MarcusInMd Posted September 13, 2010 Posted September 13, 2010 Well eaccelerator has been creating cache files on my server since I set it up about 5 years ago. What I did was the tutorial from the litespeed link you provided. Now it creates the cache files inside of /devs/ folder however, what I am saying is I did not see any improevment in server load from creating and deleting vs. the old way I was doing it. I will keep watching it but so far nada.
Gary. Posted October 6, 2010 Posted October 6, 2010 remove the contents of the folder and then wait a further 5 or 10 mins to see if it re-caches anything, If not then its probably the folder not writable nor the module is not functioning properly. Restart apache, then check if the module is running:php -v You should see a performance increase, We have optimized many servers and all have good results using opcode.
MarcusInMd Posted October 6, 2010 Posted October 6, 2010 It's creating cache files. It just has not made any speed difference.

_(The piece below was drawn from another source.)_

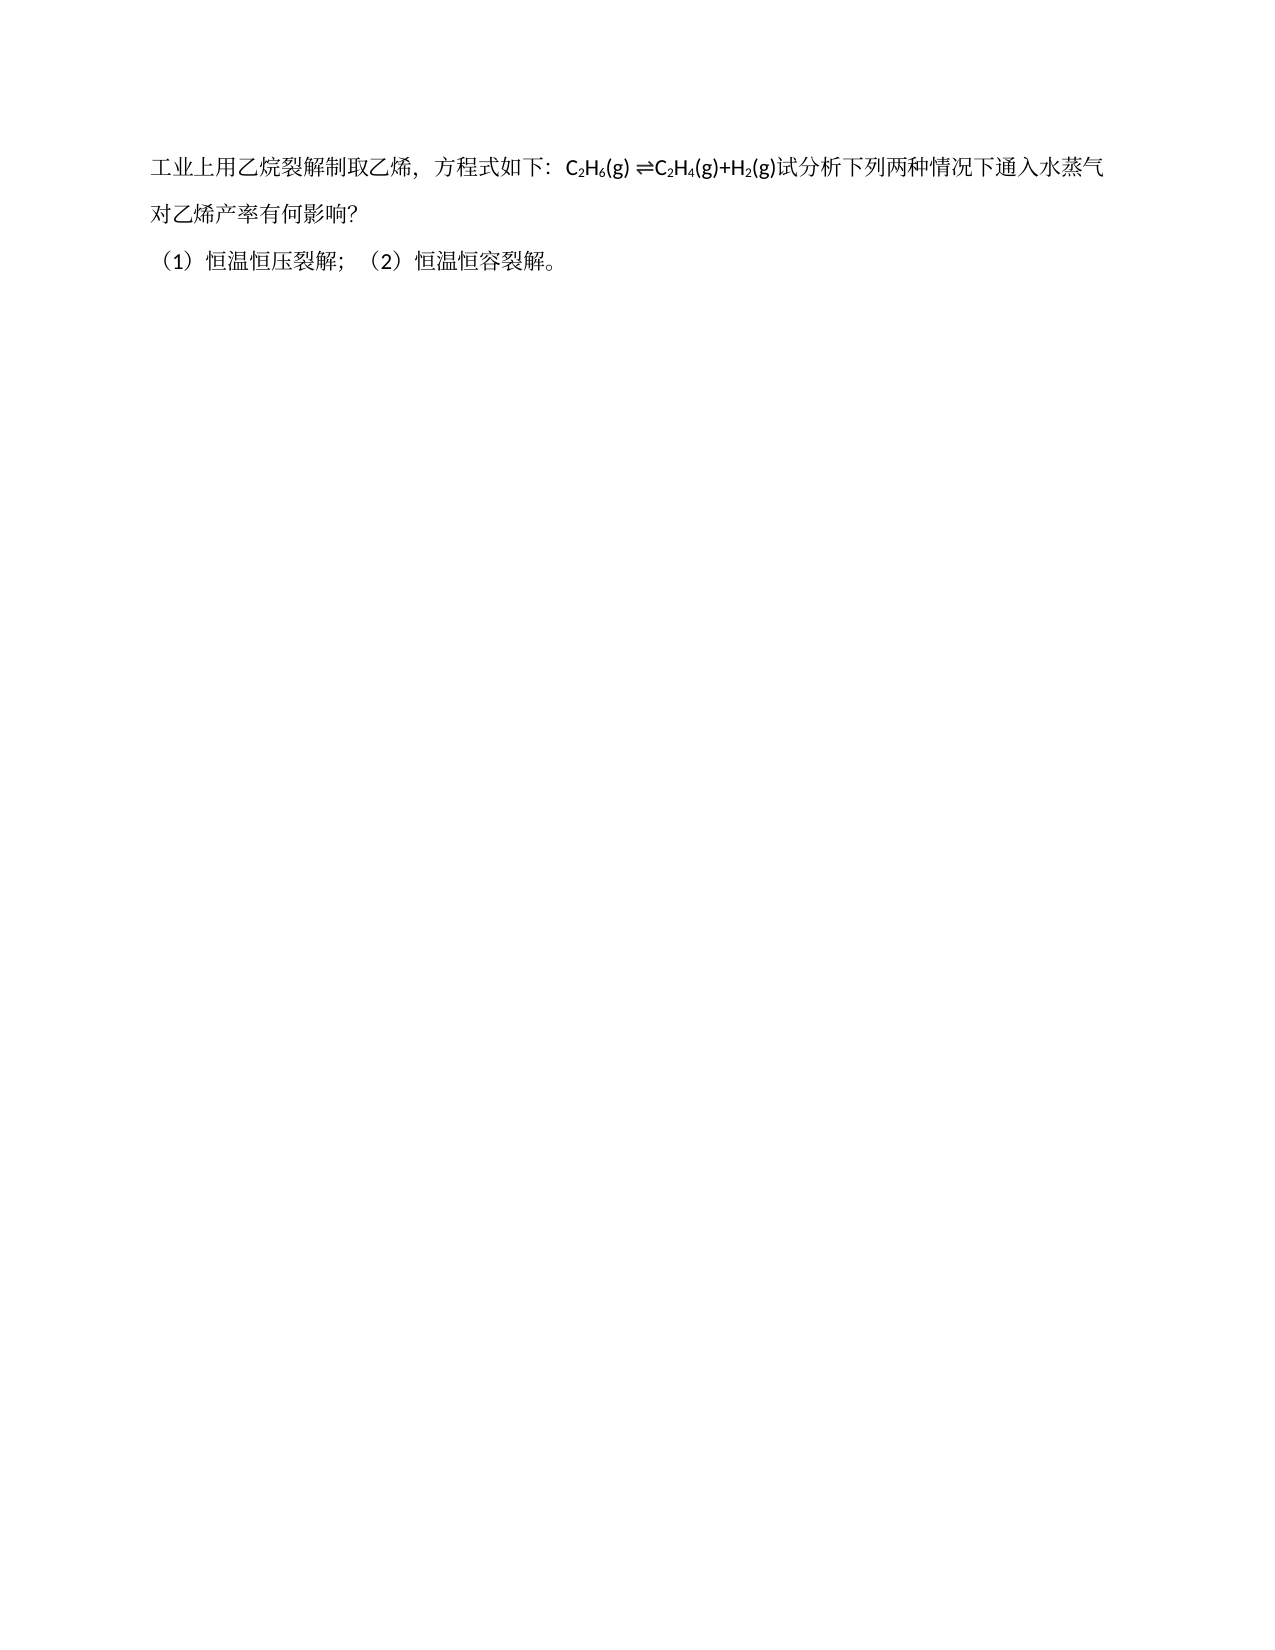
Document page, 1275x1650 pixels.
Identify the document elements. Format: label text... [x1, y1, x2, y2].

text 工业上用乙烷裂解制取乙烯，方程式如下：C2H6(g) ⇌C2H4(g)+H2(g)试分析下列两种情况下通入水蒸气对乙烯产率有何影响？ [150, 150, 1125, 235]
text （1）恒温恒压裂解；（2）恒温恒容裂解。 [150, 252, 1125, 286]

Gary. Posted October 7, 2010 Posted October 7, 2010 There must be some other OPcode in place also doing the same job then. Nothing to worry about :)
Zhana Posted November 13, 2010 Author Posted November 13, 2010 All those who are running Litespeed, what about mod_rewrite? Does it works off the bat or you have to tweak .htaccess or any other things? Thank you.
Bono Posted November 13, 2010 Posted November 13, 2010 All those who are running Litespeed, what about mod_rewrite? Does it works off the bat or you have to tweak .htaccess or any other things? Thank you. Works out of the box...you don't have to modify anything.
Zhana Posted November 13, 2010 Author Posted November 13, 2010 Cool cool, how much are you paying for it bono?